Walt Canty emerges as a defensive leader for Duke football

The Devils took down the Florida State Seminoles, previously undefeated in the ACC, Saturday at Indoor Cameron Stadium
The Devils took down the Florida State Seminoles, previously undefeated in the ACC, Saturday at Indoor Cameron Stadium

In November 2008, Walt Canty gave a verbal commitment to a football team that had won just eight of its last 55 games. In three weeks, he will play his final game as a Blue Devil, concluding the best season for Duke football in nearly two decades.

The senior safety has helped take Blue Devils from the cellar of the ACC to the team’s first bowl game since 1994. Named one of the Duke’s four co-captains before the start of his senior campaign, Canty proved to be a dependable leader throughout the team’s 6-6 season.

“If there ever was a captain, he’s a captain,” head coach David Cutcliffe said. “I trust him completely.”

After registering a combined 153 tackles through his first three seasons, Canty had a team-leading 102 stops in the 2012 regular season.

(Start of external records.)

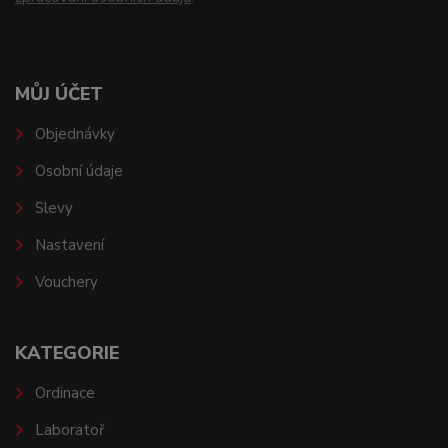
MŮJ ÚČET
Objednávky
Osobní údaje
Slevy
Nastavení
Vouchery
KATEGORIE
Ordinace
Laboratoř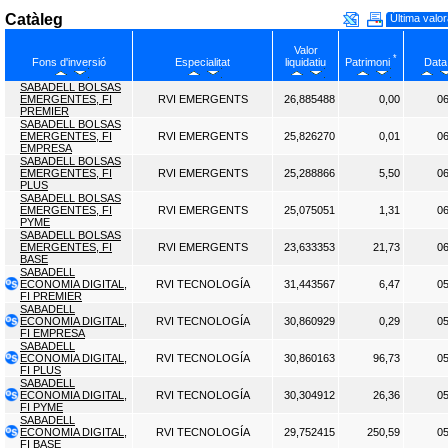
Catàleg
Última valo
Valor
*
Patrimoni
Fons d'inversió
Especialitat
liquidatiu
Data
SABADELL BOLSAS
EMERGENTES, FI
RVI EMERGENTS
26,885488
0,00
06
PREMIER
SABADELL BOLSAS
EMERGENTES, FI
RVI EMERGENTS
25,826270
0,01
06
EMPRESA
SABADELL BOLSAS
EMERGENTES, FI
RVI EMERGENTS
25,288866
5,50
06
PLUS
SABADELL BOLSAS
EMERGENTES, FI
RVI EMERGENTS
25,075051
1,31
06
PYME
SABADELL BOLSAS
EMERGENTES, FI
RVI EMERGENTS
23,633353
21,73
06
BASE
SABADELL
ECONOMIA DIGITAL,
RVI TECNOLOGÍA
31,443567
6,47
05
FI PREMIER
SABADELL
ECONOMIA DIGITAL,
RVI TECNOLOGÍA
30,860929
0,29
05
FI EMPRESA
SABADELL
ECONOMIA DIGITAL,
RVI TECNOLOGÍA
30,860163
96,73
05
FI PLUS
SABADELL
ECONOMIA DIGITAL,
RVI TECNOLOGÍA
30,304912
26,36
05
FI PYME
SABADELL
ECONOMIA DIGITAL,
RVI TECNOLOGÍA
29,752415
250,59
05
FI BASE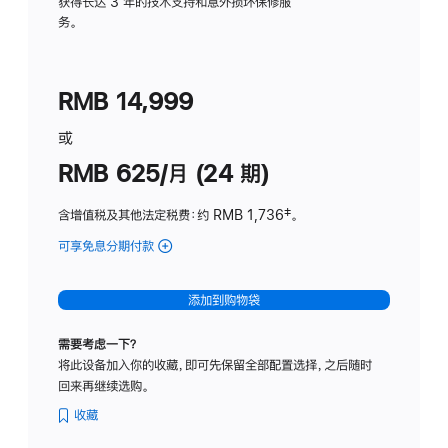
务
获得长达 3 年的技术支持和意外损坏保修服
务。
计
划
(适
RMB 14,999
用
于
或
Studio
RMB 625/月 (24 期)
Display
含增值税及其他法定税费
：约 RMB 1,736
脚
‡。
注
可享免息分期付款
(Studio
Display
-
添加到购物袋
标
准
需要考虑一下？
玻
将此设备加入你的收藏，即可先保留全部配置选择，之后随时
璃
回来再继续选购。
面
板
收藏
-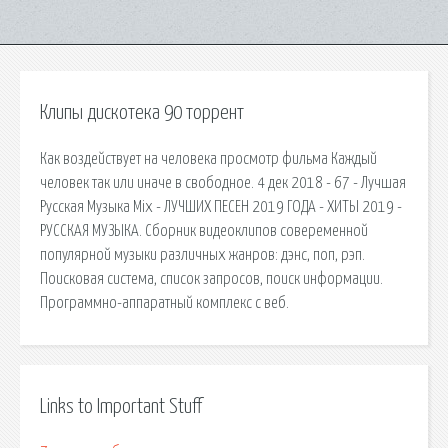
Клипы дискотека 90 торрент
Как воздействует на человека просмотр фильма Каждый
человек так или иначе в свободное. 4 дек 2018 - 67 - Лучшая
Русская Музыка Mix - ЛУЧШИХ ПЕСЕН 2019 ГОДА - ХИТЫ 2019 -
РУССКАЯ МУЗЫКА. Сборник видеоклипов совеременной
популярной музыки различных жанров: дэнс, поп, рэп.
Поисковая сиcтема, список запросов, поиск информации.
Программно-аппаратный комплекс с веб.
Links to Important Stuff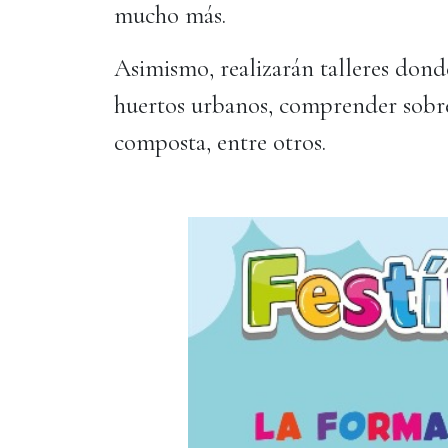
mucho más.
Asimismo, realizarán talleres donde
huertos urbanos, comprender sobre 
composta, entre otros.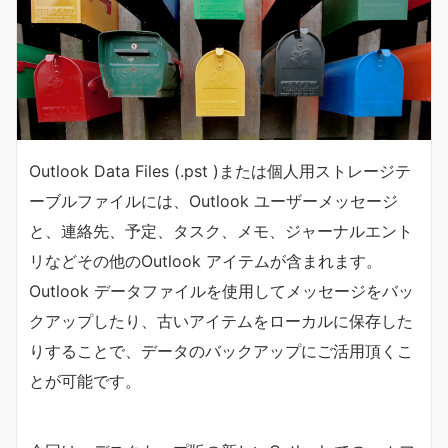
Outlook Data Files (.pst )または個人用ストレージテ
ーブルファイルには、Outlook ユーザーメッセージ
と、連絡先、予定、タスク、メモ、ジャーナルエント
リなどその他のOutlook アイテムが含まれます。
Outlook データファイルを使用してメッセージをバッ
クアップしたり、古いアイテムをローカルに保存した
りすることで、データのバックアップにご活用頂くこ
とが可能です。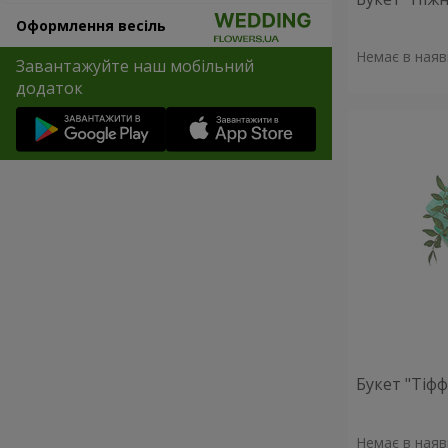
Оформлення весіль
Немає в наяв
Завантажуйте наш мобільний
додаток
Букет "Тіфф
Немає в наяв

No one else on the team had more than 80 and just two other Blue Devils—Jordan Byas and Ross Cockrell—finished the regular season with more than 60. Beyond the scope of Duke, Canty’s 8.5 tackles per game ranked ninth in the ACC.

The senior inherited the title of Duke’s tackle king from fellow safety Matt Daniels, who graduated last year and has appeared in four games for the St. Louis Rams this year. A captain his senior year and one of Cutcliffe’s all-time favorite players, Daniels took Canty under his wing early on in the younger safety’s Duke career.

As Canty developed into a team leader in his own right, he too worked to leave his mark on Duke football. He said reinventing the mentality surrounding the program was the most important, and hardest, change he attempted to enact during his four years.

“I feel like overall more guys have begun to buy in to what’s going on and buy in to the mindset that we expect to win,” he said. “Everyone is expected to be accountable for their actions on and off the field.”

But raising the expectations both players and fans had for the program was not a burden Canty shouldered by himself. In fact, Cutcliffe had already outlined the revival of Duke football before Canty ever called himself a Blue Devil.

The vision Cutcliffe and defensive backs coach Derek Jones laid out while recruiting the 6-foot-1 safety played a large part in Canty’s decision to commit to a then-8-for-55 Duke program in 2008.

“Coach Cut always preached faith, family and football as he continues to preach and that’s something that I really like,” Canty said. “I wanted to be a part of the change in culture here at Duke football.”

Canty’s desire to remain close to his hometown of Roebuck, S.C. also influenced his decision to attend Duke—the first FBS school to offer him a scholarship. To top things off, Canty has spent the last four years living with redshirt junior safety Taylor Sowell, his best friend and teammate at Dorman High School.

“At times it can get hard, trying to balance the school work, social life and football and all that, but overall it’s been a really good experience,” Canty, a public policy major, said of his time at Duke.

His favorite football memory came in the closing seconds of this year’s game against North Carolina, when the Blue Devils achieved bowl eligibility by stealing the win on their final drive.

As for his football plans after Duke, Canty is reluctant to look too far ahead—he and his fellow seniors have one last goal to accomplish first.

“We’re going to take care of the bowl game, and then we will see what goes on,” he said.

Throughout the season, Cutcliffe has repeatedly praised his senior captains for their role in the program’s best season since 1994.

“Our captains are incredible… almost everyone on the team voted for them,” Cutcliffe said. “When you have that kind of respect that they have from their teammates, and then they are the kind of people they are, they are going to carry us not just through games and adversity—they carry every practice.”

That adversity included a combined 18 losses in Canty’s sophomore and junior seasons and a number of blowout defeats this year. Despite the demanding path Duke football had to travel to reach another postseason, Canty’s confidence never wavered.

“You don’t change when you get your tail whipped,” Cutcliffe said. “You don’t lose your confidence in those circumstances. They know. We have enough leaders—enough guys who have played plenty of snaps. Nobody is going to tell Walt Canty he isn’t a good football player—he is.”

Luckily for the Blue Devils, four years ago Canty also believed Duke could be a good football program.